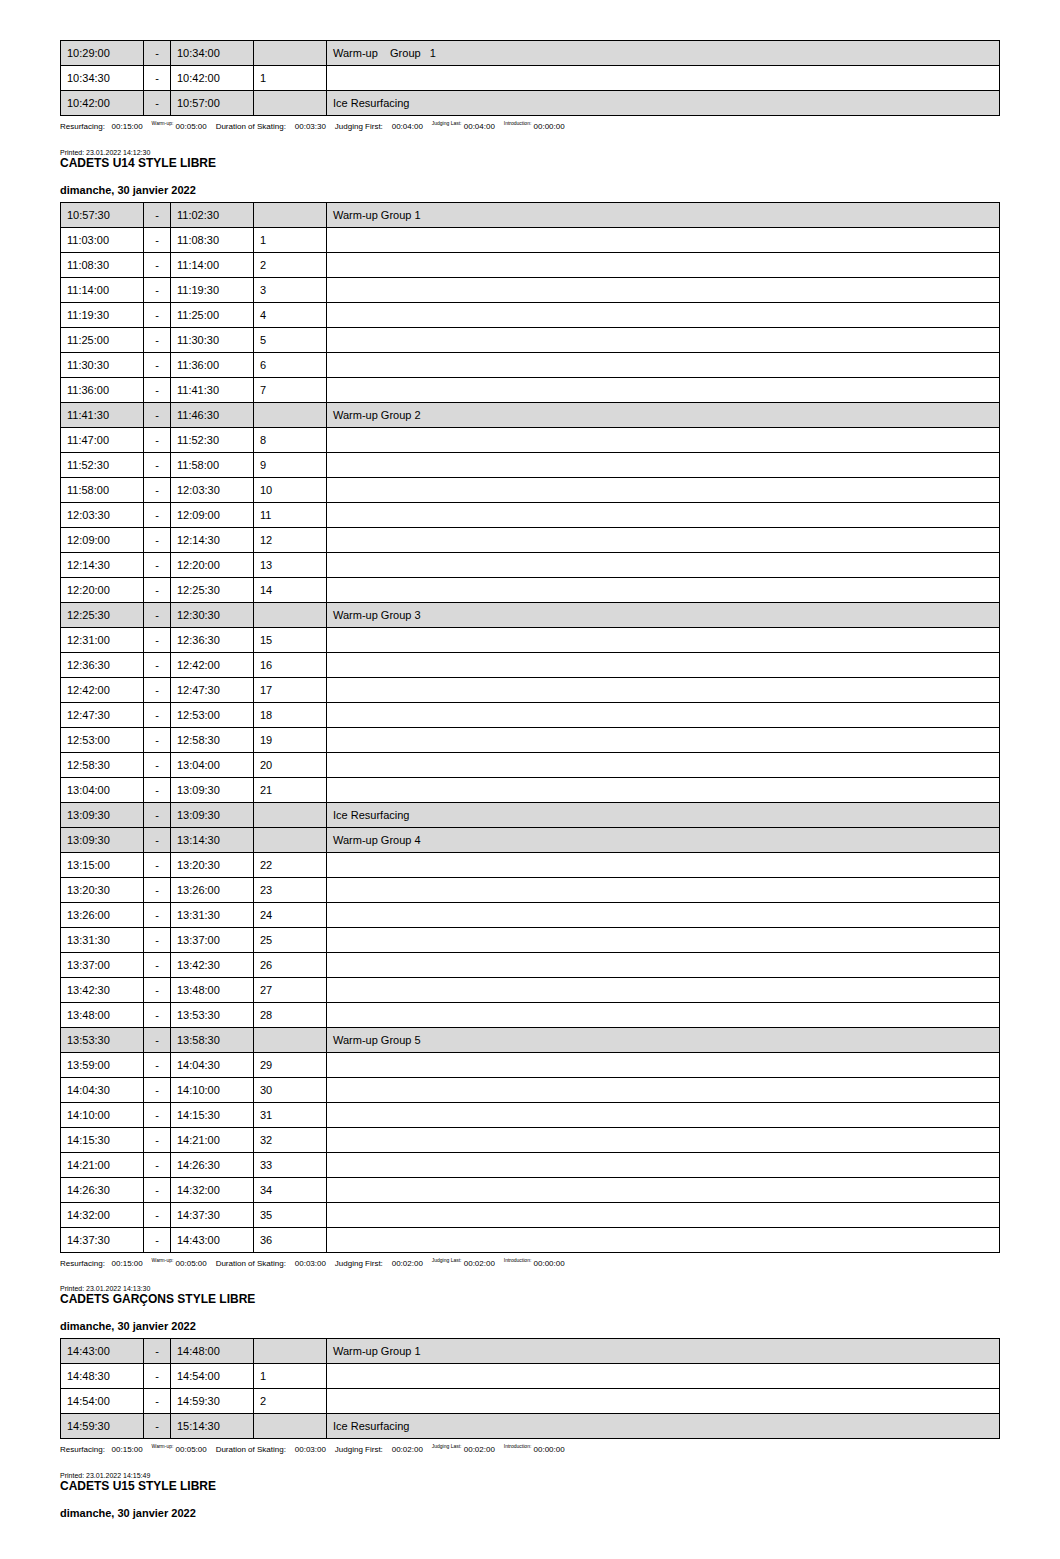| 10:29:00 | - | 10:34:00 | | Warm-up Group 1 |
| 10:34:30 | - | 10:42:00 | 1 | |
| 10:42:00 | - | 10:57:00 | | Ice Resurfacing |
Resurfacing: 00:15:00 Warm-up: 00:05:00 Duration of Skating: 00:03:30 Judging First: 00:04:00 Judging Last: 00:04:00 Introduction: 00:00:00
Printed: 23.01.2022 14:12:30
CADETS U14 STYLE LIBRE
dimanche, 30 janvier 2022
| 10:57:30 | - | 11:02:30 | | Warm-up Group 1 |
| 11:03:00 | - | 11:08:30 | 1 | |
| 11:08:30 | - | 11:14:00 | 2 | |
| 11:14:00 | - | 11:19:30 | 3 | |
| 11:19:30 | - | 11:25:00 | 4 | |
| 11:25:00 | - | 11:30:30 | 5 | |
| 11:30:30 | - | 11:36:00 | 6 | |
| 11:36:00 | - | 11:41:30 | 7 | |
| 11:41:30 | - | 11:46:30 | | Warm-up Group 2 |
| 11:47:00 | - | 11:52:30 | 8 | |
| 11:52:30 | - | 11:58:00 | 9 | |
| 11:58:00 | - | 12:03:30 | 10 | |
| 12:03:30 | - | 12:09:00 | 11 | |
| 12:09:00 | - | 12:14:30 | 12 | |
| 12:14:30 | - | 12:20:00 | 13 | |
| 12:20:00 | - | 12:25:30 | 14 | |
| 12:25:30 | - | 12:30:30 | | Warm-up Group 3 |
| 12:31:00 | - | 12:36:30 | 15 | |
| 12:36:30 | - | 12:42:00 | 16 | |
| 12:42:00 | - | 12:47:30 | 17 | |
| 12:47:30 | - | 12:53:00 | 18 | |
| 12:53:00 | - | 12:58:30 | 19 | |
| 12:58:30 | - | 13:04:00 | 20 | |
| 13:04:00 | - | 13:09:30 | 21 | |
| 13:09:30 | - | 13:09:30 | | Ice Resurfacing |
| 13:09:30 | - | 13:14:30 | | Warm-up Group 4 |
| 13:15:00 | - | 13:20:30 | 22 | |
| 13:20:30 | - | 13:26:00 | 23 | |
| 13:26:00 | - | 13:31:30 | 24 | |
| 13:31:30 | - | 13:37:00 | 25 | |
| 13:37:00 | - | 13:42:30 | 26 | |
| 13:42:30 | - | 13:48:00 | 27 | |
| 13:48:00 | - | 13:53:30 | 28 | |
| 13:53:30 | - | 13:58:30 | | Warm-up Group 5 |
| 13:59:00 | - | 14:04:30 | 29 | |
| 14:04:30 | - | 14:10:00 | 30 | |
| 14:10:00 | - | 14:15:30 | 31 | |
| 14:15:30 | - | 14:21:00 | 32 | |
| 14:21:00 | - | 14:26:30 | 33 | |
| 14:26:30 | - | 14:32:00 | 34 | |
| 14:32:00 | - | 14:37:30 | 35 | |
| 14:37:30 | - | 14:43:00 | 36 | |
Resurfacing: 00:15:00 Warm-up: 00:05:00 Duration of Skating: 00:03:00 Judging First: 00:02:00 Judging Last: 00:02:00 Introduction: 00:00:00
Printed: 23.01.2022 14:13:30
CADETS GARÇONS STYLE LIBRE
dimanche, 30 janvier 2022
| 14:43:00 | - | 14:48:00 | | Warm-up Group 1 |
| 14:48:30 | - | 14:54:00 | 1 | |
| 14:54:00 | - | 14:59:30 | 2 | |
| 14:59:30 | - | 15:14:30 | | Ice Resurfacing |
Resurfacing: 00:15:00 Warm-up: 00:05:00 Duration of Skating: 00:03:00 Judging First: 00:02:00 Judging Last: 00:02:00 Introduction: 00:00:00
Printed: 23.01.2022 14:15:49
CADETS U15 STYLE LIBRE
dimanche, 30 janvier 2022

★ ★ ★

_Goal of the exercise_
Everything from the line containing "Warm-up Group 2 |" through the line containing "14:21:00 | 32 | |" in the material above should be retyped exactly, both ends included, and nothing more.

_Task response_
| 11:41:30 | - | 11:46:30 | | Warm-up Group 2 |
| 11:47:00 | - | 11:52:30 | 8 | |
| 11:52:30 | - | 11:58:00 | 9 | |
| 11:58:00 | - | 12:03:30 | 10 | |
| 12:03:30 | - | 12:09:00 | 11 | |
| 12:09:00 | - | 12:14:30 | 12 | |
| 12:14:30 | - | 12:20:00 | 13 | |
| 12:20:00 | - | 12:25:30 | 14 | |
| 12:25:30 | - | 12:30:30 | | Warm-up Group 3 |
| 12:31:00 | - | 12:36:30 | 15 | |
| 12:36:30 | - | 12:42:00 | 16 | |
| 12:42:00 | - | 12:47:30 | 17 | |
| 12:47:30 | - | 12:53:00 | 18 | |
| 12:53:00 | - | 12:58:30 | 19 | |
| 12:58:30 | - | 13:04:00 | 20 | |
| 13:04:00 | - | 13:09:30 | 21 | |
| 13:09:30 | - | 13:09:30 | | Ice Resurfacing |
| 13:09:30 | - | 13:14:30 | | Warm-up Group 4 |
| 13:15:00 | - | 13:20:30 | 22 | |
| 13:20:30 | - | 13:26:00 | 23 | |
| 13:26:00 | - | 13:31:30 | 24 | |
| 13:31:30 | - | 13:37:00 | 25 | |
| 13:37:00 | - | 13:42:30 | 26 | |
| 13:42:30 | - | 13:48:00 | 27 | |
| 13:48:00 | - | 13:53:30 | 28 | |
| 13:53:30 | - | 13:58:30 | | Warm-up Group 5 |
| 13:59:00 | - | 14:04:30 | 29 | |
| 14:04:30 | - | 14:10:00 | 30 | |
| 14:10:00 | - | 14:15:30 | 31 | |
| 14:15:30 | - | 14:21:00 | 32 | |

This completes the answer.